*What you need to do:*
**1.** Translate this sentence from the plant growth report below into Spanish: "The wild also seemed to grow thicker, with wider leaves that were also a slightly darker shade of green when compared to the mutant."
**2.** Extend the plant growth report below, picking up after its final sentence.

═══ Document segment ═══

The effect of the gene mutation showed to be quite significant. Although it took the mutant longer to sprout, which must be taken into consideration, the overall growth rate of the mutated plant was much slower than that of the wild. This is observant in Figure 1 where it only took 18 days for the Wild Type to reach 40 mm, but it took the mutant type 32 days. That is twice the number of days, which can be classified as a significant difference in their growth. One that is most likely related to the mutation. Along with the growth difference we noticed that the plants phenotypes were slightly different from each other. The Wild Type was fuzzy on it’s leaves while the mutant was not. The wild also seemed to grow thicker, with wider leaves that were also a slightly darker shade of green when compared to the mutant. We hypothesize that these differences are due to the mutation, and that when the CHS mutation was turned on, other genes within the plant were turned off/on which caused these noticeable differences. Overall, we noticed that there was a difference between the two plants, showing that under normal conditions the Mutated Type is already significantly smaller than the Wild Type.
The differences between the experimental plants and their controls did not seem to be very apparent. We hypothesized that the Wild Type experimental and control would show the greatest difference, since originally the wild should thrive, but when under the treatment of the virus there should be signs of a struggle and sickness in the plant. However, no such observations were found. In fact the Wild Experimental was almost identical to it’s control. The only difference we found to be was that the Wild Type Experimental seemed to have a slightly larger rosette diameter from the Control. However, they were always very close together in growth. As seen in Figure 2, it took the Wild Type Experimental 14 days to reach 40mm, while it took the Wild Type Control 16 days, which is not significant was at 14 days and the Wild Type Control was at 16 days of growth when it hit 40mm. Another example is how long it took them to each reach 60mm. For the Wild Type Experimental it took 20 days and it took the Wild Type Control 21 days. Then on the 34th day the plants reached the same height. Since we suspected a rather significant difference between these two plants and received none, even in the phenotype of the plant, I suspect that the virus somehow did not reach the plant. Since the Mutated Experimental and the Mutated Control showed the same similar results and no signs of the virus, I suspect that it did not receive the virus, or at least enough of it to allow us to observe the effects.

═══ Data for review ═══

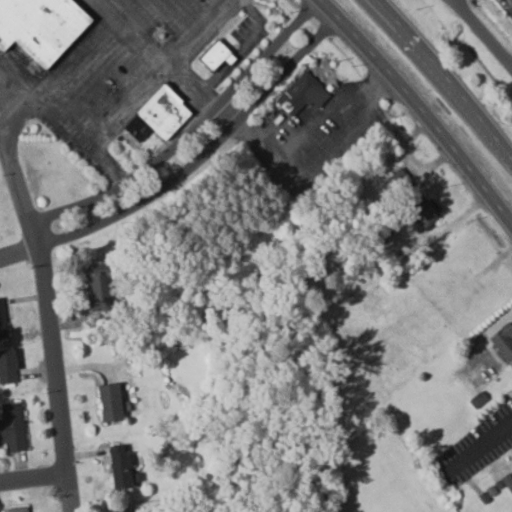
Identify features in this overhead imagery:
building: (40, 26)
road: (490, 26)
building: (214, 55)
road: (75, 61)
road: (448, 74)
building: (300, 94)
road: (422, 102)
building: (156, 115)
road: (109, 118)
road: (188, 132)
road: (203, 152)
road: (311, 171)
building: (402, 182)
road: (22, 205)
building: (421, 215)
road: (18, 251)
building: (97, 288)
building: (2, 323)
building: (503, 343)
building: (7, 366)
road: (53, 378)
building: (109, 402)
building: (11, 426)
road: (490, 438)
building: (119, 467)
road: (33, 477)
building: (507, 482)
building: (16, 509)
building: (125, 510)
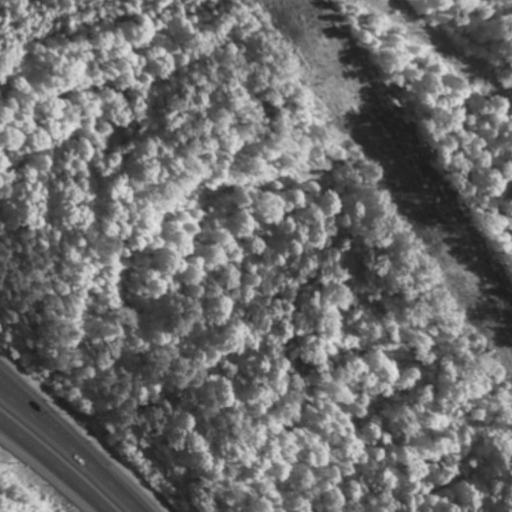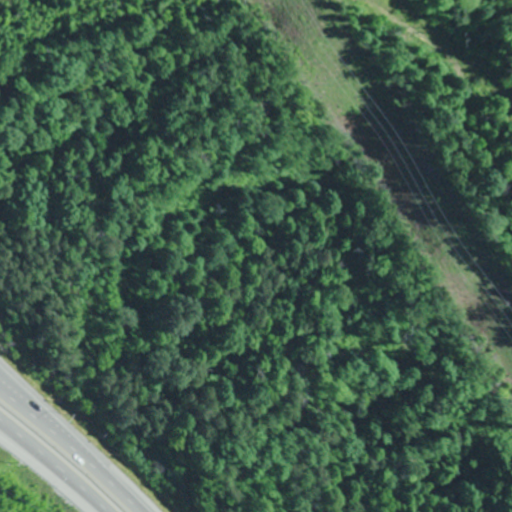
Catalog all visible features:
road: (40, 411)
road: (38, 418)
road: (50, 468)
road: (109, 480)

═══

*Activity answers:*
**1.** La planta silvestre también parecía crecer más gruesa, con hojas más anchas que además eran de un tono de verde ligeramente más oscuro en comparación con la mutante.

**2.**
Finally, while taking into consideration the previous conclusions we came to from our data, we determined that the difference between our two plants was significant, however we do not suspect it to be caused by the tobacco treatment. In fact, we stay strong to our hypothesis that it is due to the CHS mutation itself. We believe that the CHS mutation resulted in the plants to be smaller and with a slower growth rate. This is evident in that, it took the Wild 14 days to reach 40mm and it took the mutated plant until the 20th day to reach 40mm. Then for 50mm it took the Wild only until the 20th day, while it took the mutated until the 32nd day. This is a significant difference between the two plants, which may have been a result of the Tobacco treatment, but since the plants phenotype showed no results when we expected it to, I believe that the difference is simply because of the mutation.
Overall we found no significant evidence of the Tobacco Mosaic Virus in the plants, and that the significant difference evident in our data is due to the CHS mutation itself. With the data collected our original question of, if CHS works well as a defensive mechanism against virus, can not be determined as we do not suspect that the virus was ever effecting our plants. However, from this experiment we were able to come to the conclusion that the CHS mutation in plants leaves them very vulnerable and hard to maintain. I suspect that when the two plants, both CHS Mutated and the Wild type, are both being affected by the virus the CHS will then thrive and be very useful. However, under normal conditions, since at the end of our experiment you can see a drop is the heights of the plants, and the overall observations of the plants showed a significant toll on their health (possibly due to the virus finally taking part in the mutated plants, or simply nature), and the overall observations of the plants, they seem very risky to use as they seem to be very hard to maintain. After this experiment alone I would advise not to use the CHS mutation as it seems to be replacing a risk with another risk. However, I would not advise making such decision without completing the experiment multiple times.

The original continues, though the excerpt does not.